- 2kg pork belly piece only skin removed/cut into blocks of serving portions as required (mains 7cmx10cm)
- 1 Jar Goan Cuisine Tandoori Paste
- 2 cans crushed tomato
- 1½ cup cooking oil of your preference
- 1.5 kg Delaware potatoes peeled/cut in half and boiled until just cooked through
- 2 cups yoghurt
- Simmer pork belly pieces in water in large stock pot until tender (a knife should glide through without resistance). This should take about 2 hours. Keep checking it after the first hour.

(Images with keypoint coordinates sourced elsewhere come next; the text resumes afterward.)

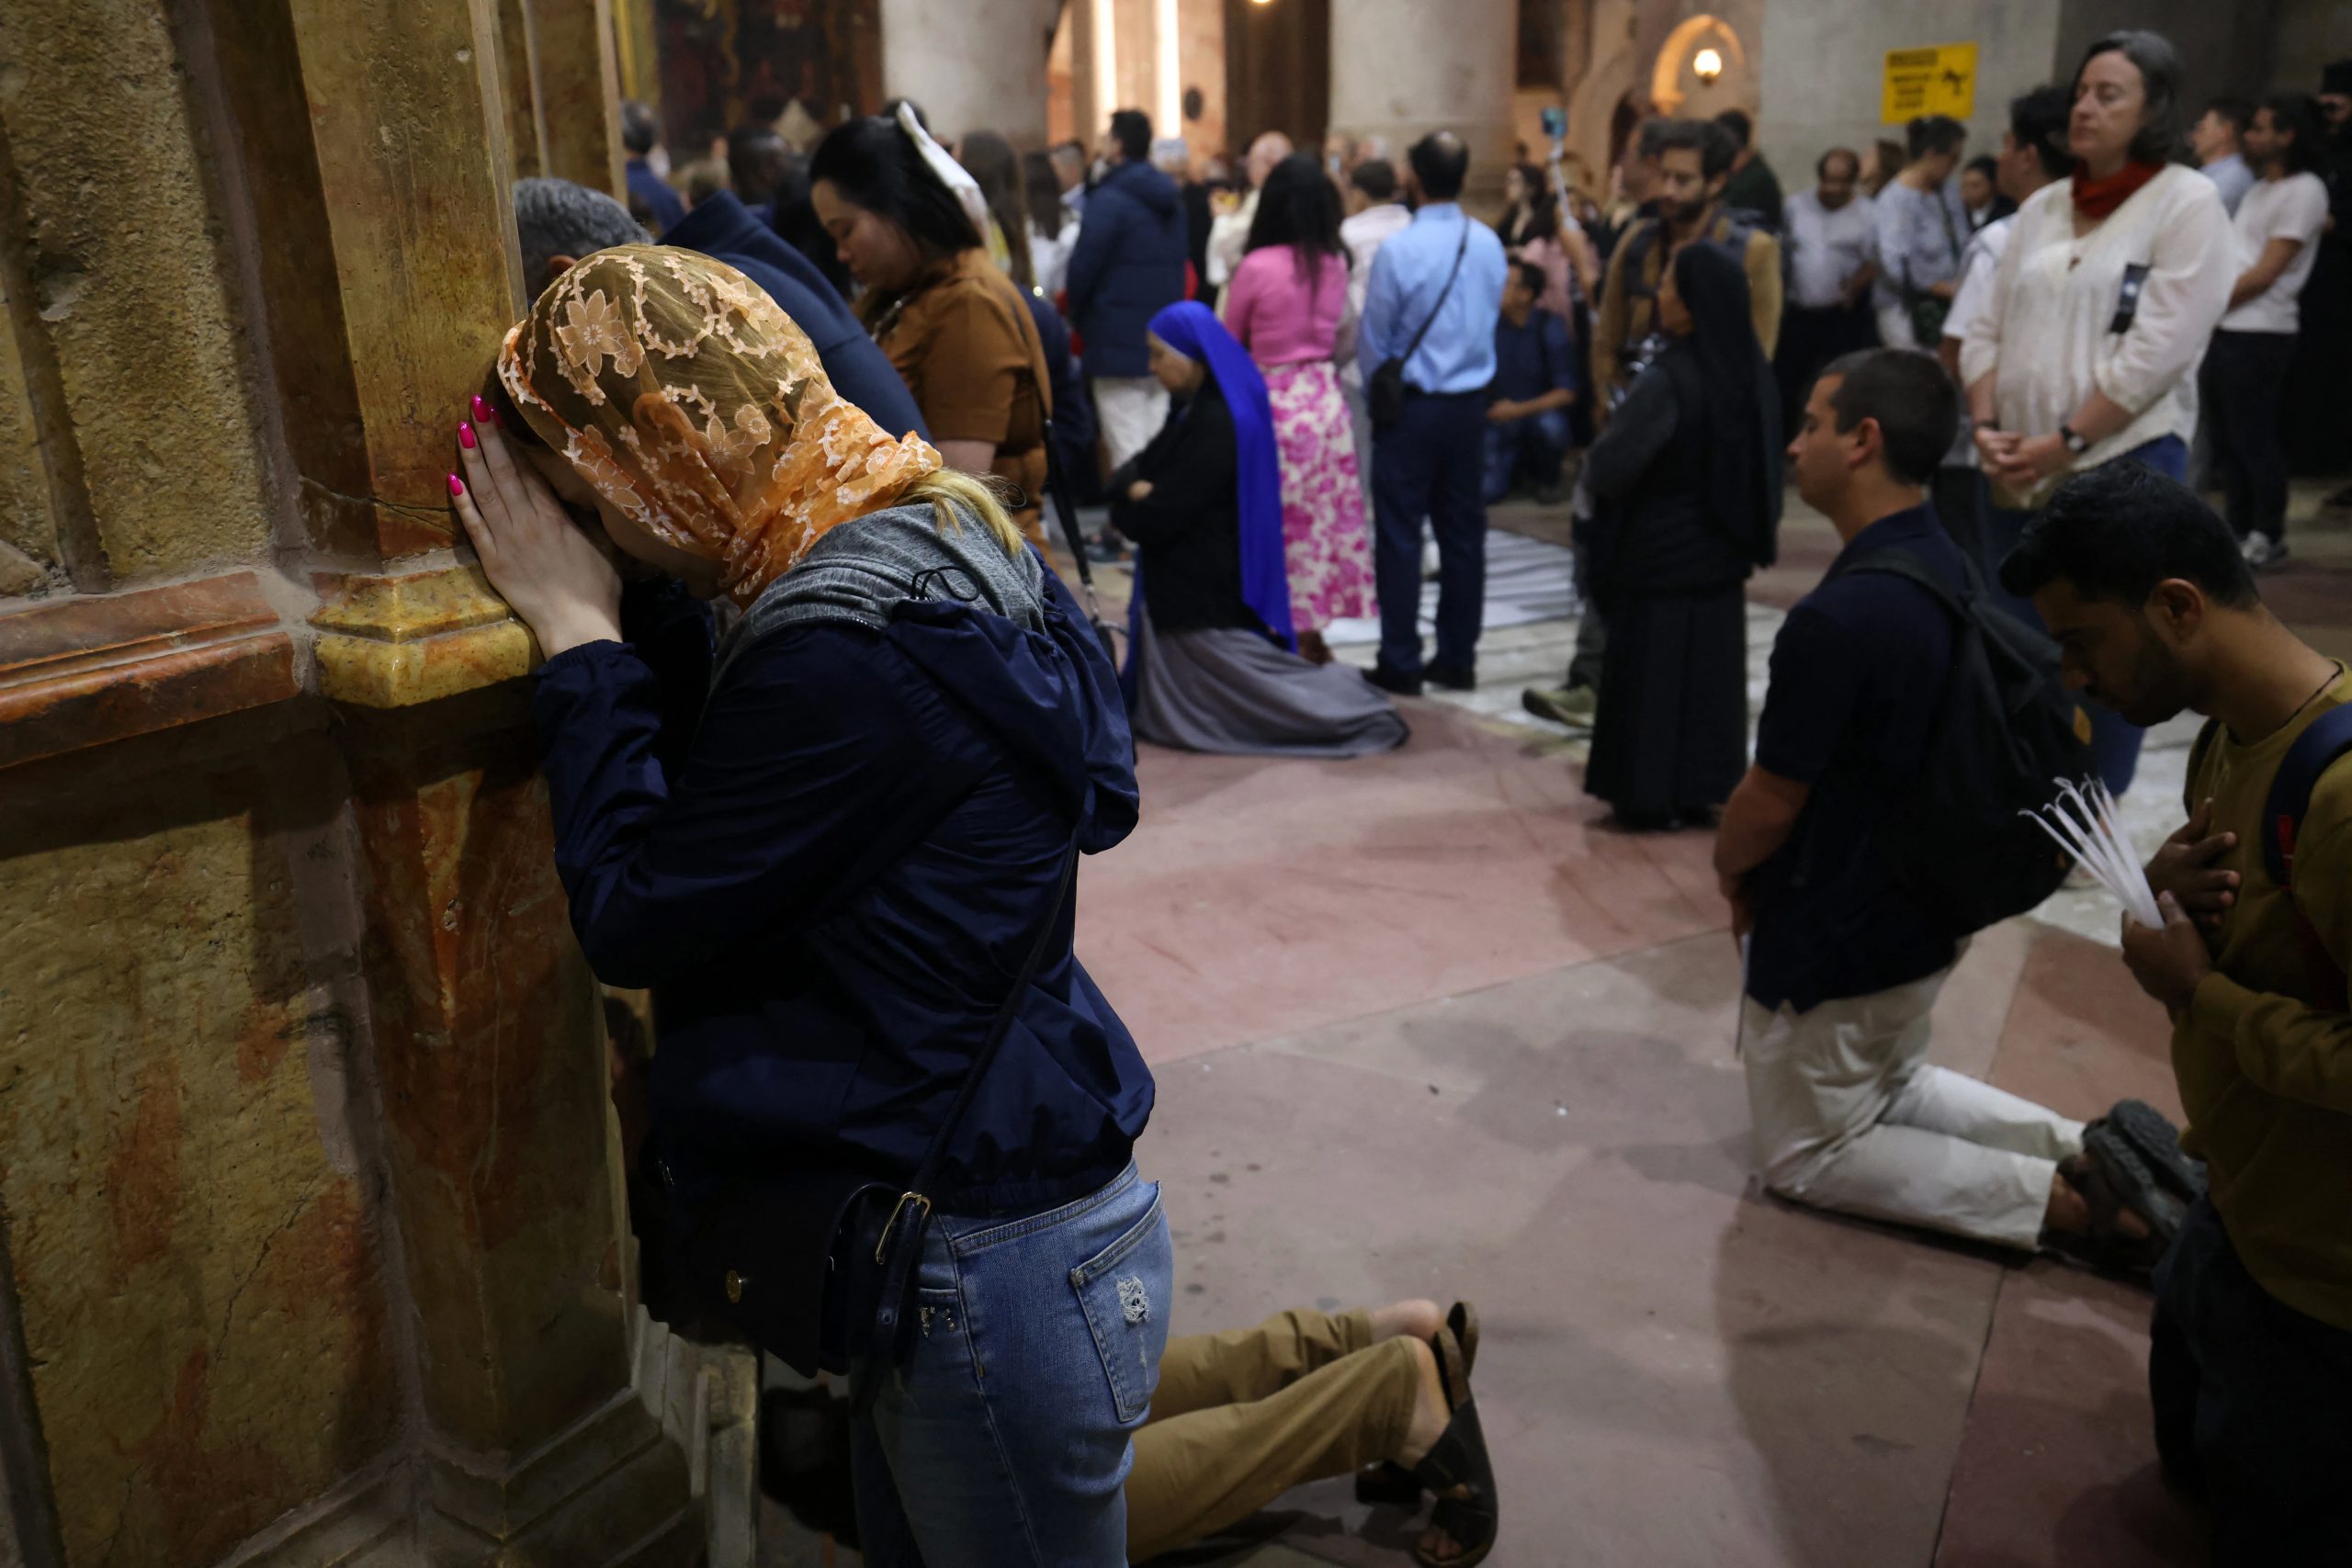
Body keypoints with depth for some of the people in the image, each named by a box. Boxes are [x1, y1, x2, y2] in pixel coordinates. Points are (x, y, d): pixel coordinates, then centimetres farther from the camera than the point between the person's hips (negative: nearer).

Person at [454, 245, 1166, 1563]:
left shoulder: (851, 664, -30)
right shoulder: (935, 543, 2)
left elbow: (632, 921, -18)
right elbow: (717, 800, 11)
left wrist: (578, 636, -11)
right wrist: (635, 617, -1)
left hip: (993, 1278, -10)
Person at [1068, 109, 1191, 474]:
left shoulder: (1108, 200, -12)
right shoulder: (1173, 201, 13)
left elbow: (1083, 266, -12)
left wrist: (1077, 317, 4)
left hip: (1118, 343, -7)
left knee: (1126, 448, -6)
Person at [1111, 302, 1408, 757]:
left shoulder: (1217, 423, -21)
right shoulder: (1197, 408, 10)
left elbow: (1164, 515, -22)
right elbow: (1136, 469, 8)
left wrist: (1132, 497, -2)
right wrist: (1138, 488, -14)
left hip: (1206, 597, -10)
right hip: (1181, 585, 10)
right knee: (1169, 717, 14)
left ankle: (1356, 713, 8)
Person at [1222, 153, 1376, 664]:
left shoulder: (1257, 266, -13)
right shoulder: (1335, 263, 2)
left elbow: (1227, 338, 0)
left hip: (1274, 403, -5)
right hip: (1325, 399, 5)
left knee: (1277, 522, 4)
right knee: (1324, 516, 12)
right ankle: (1311, 632, 21)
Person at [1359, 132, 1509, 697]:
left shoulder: (1398, 251, -15)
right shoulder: (1489, 245, 0)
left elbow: (1373, 340, -6)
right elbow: (1490, 319, 10)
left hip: (1411, 406, -5)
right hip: (1470, 402, 5)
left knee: (1399, 536, 1)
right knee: (1463, 532, 10)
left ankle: (1400, 665, 4)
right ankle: (1457, 658, 17)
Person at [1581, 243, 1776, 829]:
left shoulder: (1669, 379, -22)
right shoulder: (1750, 372, 0)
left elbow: (1610, 467, -22)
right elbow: (1763, 466, 9)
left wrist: (1590, 462, 0)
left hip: (1659, 556, -6)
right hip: (1721, 557, 6)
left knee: (1652, 668, 5)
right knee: (1711, 664, 14)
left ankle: (1649, 794, 12)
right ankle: (1700, 789, 22)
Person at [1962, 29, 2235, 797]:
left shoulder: (2188, 202, -4)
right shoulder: (2042, 207, 13)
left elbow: (2159, 350, -13)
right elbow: (1987, 330, 11)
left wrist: (2066, 442, -15)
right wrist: (1987, 429, -4)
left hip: (2124, 468, -6)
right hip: (2016, 474, 6)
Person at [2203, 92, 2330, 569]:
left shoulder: (2304, 190, -7)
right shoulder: (2259, 190, 19)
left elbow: (2265, 273, -12)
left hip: (2259, 333, -8)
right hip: (2224, 330, 8)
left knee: (2254, 439, -5)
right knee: (2227, 438, 11)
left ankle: (2268, 534, 4)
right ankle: (2240, 526, 20)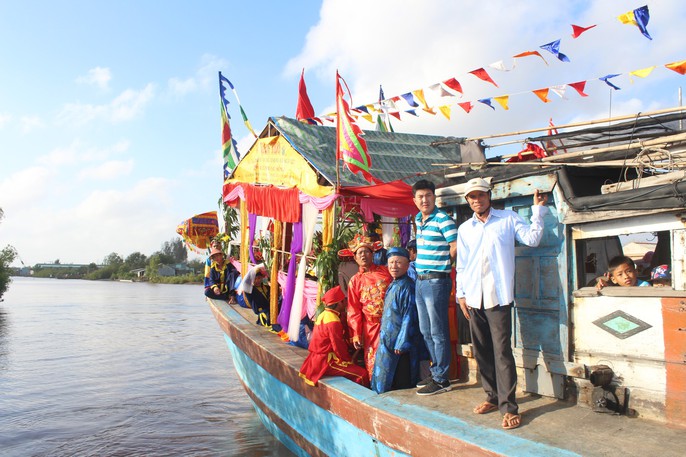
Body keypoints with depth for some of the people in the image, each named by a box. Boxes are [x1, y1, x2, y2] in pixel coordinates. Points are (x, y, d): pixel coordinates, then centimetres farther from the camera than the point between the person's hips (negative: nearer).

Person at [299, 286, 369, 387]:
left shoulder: (323, 315, 9)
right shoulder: (333, 321, -20)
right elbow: (339, 346, -18)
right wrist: (349, 360, -3)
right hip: (326, 362, -10)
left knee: (356, 367, 20)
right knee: (362, 374, -15)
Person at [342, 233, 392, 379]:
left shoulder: (384, 271, 6)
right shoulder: (355, 281, 8)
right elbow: (354, 311, 7)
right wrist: (355, 334, 1)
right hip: (371, 327, 1)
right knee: (373, 361, 2)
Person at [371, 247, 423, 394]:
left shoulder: (406, 286, -15)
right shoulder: (392, 286, 13)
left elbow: (409, 317, -18)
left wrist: (401, 343, -19)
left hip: (399, 343, -9)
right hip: (387, 342, 9)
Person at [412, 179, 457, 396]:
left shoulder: (443, 219, -13)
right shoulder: (418, 219, 13)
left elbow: (456, 248, -16)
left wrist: (442, 264, -3)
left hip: (436, 281, -9)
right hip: (420, 281, 9)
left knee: (438, 332, 0)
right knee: (426, 331, 16)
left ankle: (441, 379, 10)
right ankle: (436, 371, 29)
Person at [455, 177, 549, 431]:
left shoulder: (508, 218, 6)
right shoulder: (464, 229, 14)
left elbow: (532, 239, -6)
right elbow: (461, 265, 15)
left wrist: (538, 210, -6)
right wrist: (461, 294, 10)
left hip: (498, 296, -4)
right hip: (474, 298, 4)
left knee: (502, 351, -7)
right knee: (481, 351, 10)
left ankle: (508, 406, 0)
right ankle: (492, 396, 24)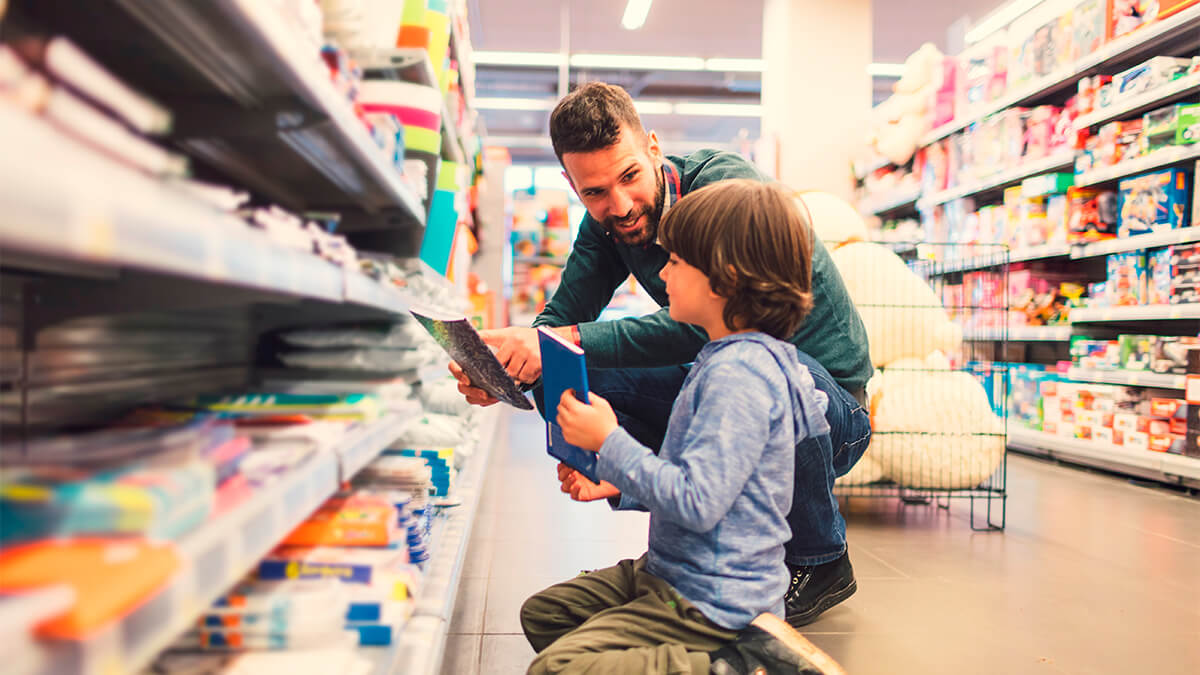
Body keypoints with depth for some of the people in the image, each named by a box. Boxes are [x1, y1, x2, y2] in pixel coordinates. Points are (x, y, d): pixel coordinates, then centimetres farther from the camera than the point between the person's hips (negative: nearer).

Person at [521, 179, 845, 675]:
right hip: (673, 573, 11)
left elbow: (696, 503, -27)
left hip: (712, 600, -11)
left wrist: (609, 442, -18)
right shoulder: (732, 357, 10)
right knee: (541, 613, 15)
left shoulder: (738, 374, -23)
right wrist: (619, 482, 11)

- Lift out pork pieces and place in large bowl.
- Combine 2/3 of the jar of GC Tandoori Paste with 3/4 cup oil 1 cup water and 2 teaspoons salt.
- Mix through pieces of pork belly and allow to marinate overnight in fridge.
- Pre-heat oven to 180 degrees and brush oven rack with oil.
Lift pork pieces from marinade and place on oven rack (RESERVE MARINADE).
- Place baking tray directly underneath with 2 cms water.
- Bake pork for 30 minutes until surface is sealed and sizzling.
- During baking check to make sure water has not evaporated, top up from the corner of the tray with water bottle.
For Red masala sauce
- Place marinade from pork in small pot with tomatoes and simmer-add water if too thick-season with salt and brown sugar if required.
- Add julienned fresh chilli if higher heat level is preferred.
- While plating up, pour sauce over each piece of pork.
- Combine 1/3 of GC Tandoori paste, yoghurt, ½ cup oil and 1 teaspoon salt and fold through potatoes.
- Bake at 200 for 20-30 minutes until spiced yoghurt coating is well sizzling.
Serve Red Masala Pork Belly & Roast Potatoes with GC Chilli and Lime Sambal and a soft goat cheese and chopped mint smash- Sensational!